Records for the exercise -
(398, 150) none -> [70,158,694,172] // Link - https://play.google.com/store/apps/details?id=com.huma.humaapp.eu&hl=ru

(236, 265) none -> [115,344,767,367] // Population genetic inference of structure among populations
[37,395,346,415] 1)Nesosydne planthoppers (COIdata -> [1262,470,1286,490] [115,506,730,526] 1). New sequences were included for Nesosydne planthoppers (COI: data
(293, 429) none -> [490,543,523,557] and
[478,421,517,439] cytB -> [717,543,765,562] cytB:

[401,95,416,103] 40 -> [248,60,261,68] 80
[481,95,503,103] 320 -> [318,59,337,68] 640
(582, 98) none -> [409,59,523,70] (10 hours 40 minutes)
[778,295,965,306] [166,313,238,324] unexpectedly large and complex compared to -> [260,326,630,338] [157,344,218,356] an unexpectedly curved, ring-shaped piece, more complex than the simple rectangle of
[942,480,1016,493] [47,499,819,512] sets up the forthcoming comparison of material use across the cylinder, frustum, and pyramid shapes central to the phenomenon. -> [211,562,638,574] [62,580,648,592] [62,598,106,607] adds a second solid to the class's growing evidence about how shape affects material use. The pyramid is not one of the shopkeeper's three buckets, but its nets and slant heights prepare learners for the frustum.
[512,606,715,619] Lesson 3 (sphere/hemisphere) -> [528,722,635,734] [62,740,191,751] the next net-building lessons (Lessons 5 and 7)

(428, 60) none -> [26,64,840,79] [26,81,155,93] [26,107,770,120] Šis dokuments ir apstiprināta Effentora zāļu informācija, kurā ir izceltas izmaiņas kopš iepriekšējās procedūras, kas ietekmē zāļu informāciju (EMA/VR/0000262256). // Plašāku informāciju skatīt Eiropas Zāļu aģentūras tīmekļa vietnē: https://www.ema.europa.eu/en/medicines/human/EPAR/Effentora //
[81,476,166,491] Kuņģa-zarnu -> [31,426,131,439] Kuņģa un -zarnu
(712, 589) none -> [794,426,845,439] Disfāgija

Exercise objective -
Give back the full listing, exactly as it stands.

Solution to this exercise -
(398, 150) none -> [70,158,694,172] // Link - https://play.google.com/store/apps/details?id=com.huma.humaapp.eu&hl=ru

(236, 265) none -> [115,344,767,367] // Population genetic inference of structure among populations
[37,395,346,415] 1)Nesosydne planthoppers (COIdata -> [1262,470,1286,490] [115,506,730,526] 1). New sequences were included for Nesosydne planthoppers (COI: data
(293, 429) none -> [490,543,523,557] and
[478,421,517,439] cytB -> [717,543,765,562] cytB:

[401,95,416,103] 40 -> [248,60,261,68] 80
[481,95,503,103] 320 -> [318,59,337,68] 640
(582, 98) none -> [409,59,523,70] (10 hours 40 minutes)
[778,295,965,306] [166,313,238,324] unexpectedly large and complex compared to -> [260,326,630,338] [157,344,218,356] an unexpectedly curved, ring-shaped piece, more complex than the simple rectangle of
[942,480,1016,493] [47,499,819,512] sets up the forthcoming comparison of material use across the cylinder, frustum, and pyramid shapes central to the phenomenon. -> [211,562,638,574] [62,580,648,592] [62,598,106,607] adds a second solid to the class's growing evidence about how shape affects material use. The pyramid is not one of the shopkeeper's three buckets, but its nets and slant heights prepare learners for the frustum.
[512,606,715,619] Lesson 3 (sphere/hemisphere) -> [528,722,635,734] [62,740,191,751] the next net-building lessons (Lessons 5 and 7)

(428, 60) none -> [26,64,840,79] [26,81,155,93] [26,107,770,120] Šis dokuments ir apstiprināta Effentora zāļu informācija, kurā ir izceltas izmaiņas kopš iepriekšējās procedūras, kas ietekmē zāļu informāciju (EMA/VR/0000262256). // Plašāku informāciju skatīt Eiropas Zāļu aģentūras tīmekļa vietnē: https://www.ema.europa.eu/en/medicines/human/EPAR/Effentora //
[81,476,166,491] Kuņģa-zarnu -> [31,426,131,439] Kuņģa un -zarnu
(712, 589) none -> [794,426,845,439] Disfāgija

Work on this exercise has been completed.